At the 65th annual edition of the Lindau Nobel Laureates Meetings, held from June 28-July 3 in Lindau, Germany, on the shores of Lake Constance, 65 laureates gathered with 650 young scientists from 88 countries for a week of lectures and discussion that included several calls to action.
Laureates Francoise Barré-Sinoussi and Peter Agre joined their voices in the call for expanded recognition and support of scientists in Africa. Laureate Richard Roberts urged his colleagues to reverse European opinion on GMO crops in order to facilitate their wider use in the developing world. And 2014 Peace Prize winner Kailash Satyarthi made an impassioned speech urging the attendees’ commitment to end the exploitation and enslavement of children and support their universal right to education.
But most prominent—and formal—was raised on the final day of the conference, held on nearby Mainau Island: a call to address climate change. 2011 Physics laureate Brian Schmidt introduced the Mainau Declaration 2015 on Climate Change, signed by 36 Nobel laureates, to the hundreds of laureates, scientists and other attendees. “Nearly 60 years ago, here on Mainau, a similar gathering of Nobel Laureates in science issued a declaration of the dangers inherent in the newly found technology of nuclear weapons—a technology derived from advances in basic science," he said. "We believe that our world today faces another threat of comparable magnitude.”
While Schmidt acknowledged that there were laureates who did not want to publicly express an opinion, he stated that “those of us who sign do so because we feel we have a moral-bound duty as a scientist on an issue that has such lasting consequences...We say this not as experts in the field of climate change, but rather as a diverse group of scientists who have a deep respect for and understanding of the integrity of the scientific process.”

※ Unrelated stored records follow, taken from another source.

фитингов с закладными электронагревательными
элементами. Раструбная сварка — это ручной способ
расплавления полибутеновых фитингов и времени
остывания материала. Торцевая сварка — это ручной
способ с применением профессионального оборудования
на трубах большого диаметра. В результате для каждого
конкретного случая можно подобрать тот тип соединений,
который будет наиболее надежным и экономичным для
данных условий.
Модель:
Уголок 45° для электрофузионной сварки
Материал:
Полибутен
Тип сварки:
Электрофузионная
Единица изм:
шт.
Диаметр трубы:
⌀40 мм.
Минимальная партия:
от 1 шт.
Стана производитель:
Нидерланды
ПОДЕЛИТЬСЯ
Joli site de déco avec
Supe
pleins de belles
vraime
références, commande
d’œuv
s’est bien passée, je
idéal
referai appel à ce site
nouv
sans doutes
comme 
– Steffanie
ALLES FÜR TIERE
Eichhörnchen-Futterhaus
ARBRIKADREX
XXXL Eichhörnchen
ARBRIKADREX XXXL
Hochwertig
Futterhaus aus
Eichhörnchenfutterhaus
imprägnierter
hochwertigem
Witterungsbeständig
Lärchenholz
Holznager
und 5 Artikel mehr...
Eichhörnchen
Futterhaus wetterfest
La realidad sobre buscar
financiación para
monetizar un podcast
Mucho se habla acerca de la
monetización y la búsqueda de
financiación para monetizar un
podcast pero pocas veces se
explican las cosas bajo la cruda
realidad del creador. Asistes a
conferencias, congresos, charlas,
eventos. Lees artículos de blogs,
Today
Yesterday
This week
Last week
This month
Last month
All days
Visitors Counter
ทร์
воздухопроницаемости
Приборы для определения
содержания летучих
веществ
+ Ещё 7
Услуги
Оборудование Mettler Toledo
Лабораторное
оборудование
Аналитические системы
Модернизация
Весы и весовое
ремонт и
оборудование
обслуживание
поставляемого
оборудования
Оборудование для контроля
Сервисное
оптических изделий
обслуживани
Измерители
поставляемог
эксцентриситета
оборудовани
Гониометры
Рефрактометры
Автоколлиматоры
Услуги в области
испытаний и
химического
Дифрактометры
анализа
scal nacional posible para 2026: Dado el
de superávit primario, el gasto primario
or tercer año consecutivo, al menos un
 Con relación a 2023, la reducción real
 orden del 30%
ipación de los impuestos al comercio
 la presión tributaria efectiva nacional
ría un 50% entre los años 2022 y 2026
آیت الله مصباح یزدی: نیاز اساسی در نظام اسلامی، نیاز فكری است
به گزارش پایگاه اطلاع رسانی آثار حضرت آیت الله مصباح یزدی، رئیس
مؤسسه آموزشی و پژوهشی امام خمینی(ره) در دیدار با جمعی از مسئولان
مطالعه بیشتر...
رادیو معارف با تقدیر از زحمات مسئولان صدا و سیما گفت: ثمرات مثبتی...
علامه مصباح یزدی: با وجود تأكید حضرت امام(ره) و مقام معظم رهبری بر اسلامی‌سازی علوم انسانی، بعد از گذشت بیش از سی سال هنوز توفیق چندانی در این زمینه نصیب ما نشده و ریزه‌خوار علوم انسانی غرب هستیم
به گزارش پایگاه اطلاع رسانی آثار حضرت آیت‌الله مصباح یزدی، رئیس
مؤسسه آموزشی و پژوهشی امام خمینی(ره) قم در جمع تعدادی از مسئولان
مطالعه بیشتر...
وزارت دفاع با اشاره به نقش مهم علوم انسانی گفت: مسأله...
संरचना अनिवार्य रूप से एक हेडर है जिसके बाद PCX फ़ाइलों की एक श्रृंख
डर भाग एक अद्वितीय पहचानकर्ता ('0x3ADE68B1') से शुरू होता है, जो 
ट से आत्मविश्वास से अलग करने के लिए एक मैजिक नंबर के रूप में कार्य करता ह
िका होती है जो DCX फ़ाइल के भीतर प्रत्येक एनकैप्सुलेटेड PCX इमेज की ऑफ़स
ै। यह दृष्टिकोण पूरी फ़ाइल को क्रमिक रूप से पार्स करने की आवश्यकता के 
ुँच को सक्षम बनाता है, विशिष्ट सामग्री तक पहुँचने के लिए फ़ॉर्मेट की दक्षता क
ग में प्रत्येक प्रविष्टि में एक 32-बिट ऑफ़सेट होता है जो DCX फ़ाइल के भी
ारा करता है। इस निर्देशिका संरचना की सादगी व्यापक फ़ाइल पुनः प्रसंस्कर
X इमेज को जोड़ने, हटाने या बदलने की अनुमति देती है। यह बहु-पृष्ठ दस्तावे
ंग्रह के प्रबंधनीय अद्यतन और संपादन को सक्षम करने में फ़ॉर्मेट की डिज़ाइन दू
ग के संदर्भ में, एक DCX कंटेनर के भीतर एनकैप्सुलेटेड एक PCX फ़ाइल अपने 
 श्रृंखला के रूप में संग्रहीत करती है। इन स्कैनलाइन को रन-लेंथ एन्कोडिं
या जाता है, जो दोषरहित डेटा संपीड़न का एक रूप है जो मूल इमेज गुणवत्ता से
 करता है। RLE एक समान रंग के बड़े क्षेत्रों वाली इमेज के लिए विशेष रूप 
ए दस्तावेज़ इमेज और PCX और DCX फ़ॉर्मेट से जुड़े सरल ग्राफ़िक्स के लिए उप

Beyond being a statement of laureate concern and support, the Declaration was very squarely aimed at Paris. “We believe that the nations of the world must take the opportunity at the United Nations Climate Change Conference in Paris in December 2015 to take decisive action to limit future global emissions,” the declaration read. It was then ceremoniously signed onstage by the laureates to sustained applause.
After the ceremonies, the conference attendees returned by boat to Lindau to celebrate the finale of an extraordinary opportunity to spend a week with enough Nobel laureates to field seven baseball teams. Amid the farewells, there was discussion of the significance of the declaration as well as questions over not signing because one was not “an expert in the field,” a position in which the rest of the public also finds itself. One laureate, speaking off the record, explained, “As a citizen, I agree with the conclusion of the declaration, but to sign as a laureate makes me uncomfortable. I felt as a scientist, it would be like signing a research paper I didn’t write.”
As history-making as the declaration was, i t was perhaps ironic—or at least awkward—that even as Laureates called for unity, one of their own, Ivar Giaever, the 1973 Physics laureate, had used his lecture at Lindau to rehash a handful of well-worn and unrelated points often made by global warming deniers, including how money spent trying to understand, reverse or mitigate global warming would be better spent helping the poor. But it was roundly dismissed by scientists as intellectually lazy. As laureate Peter Doherty commented in a press conference on Lindau the day before the declaration, “All scientists are comfortable with skepticism. But the difference between skepticism and denial is that the skeptic engages. If you are a skeptic, you talk to other researchers, you look at the data. If you’re in denial, you simply reject everything that’s being published.”
What the scientists seemed to agree on was that they hoped that in addition to their remarkable week with the laureates, they had also been witness to a historic commitment.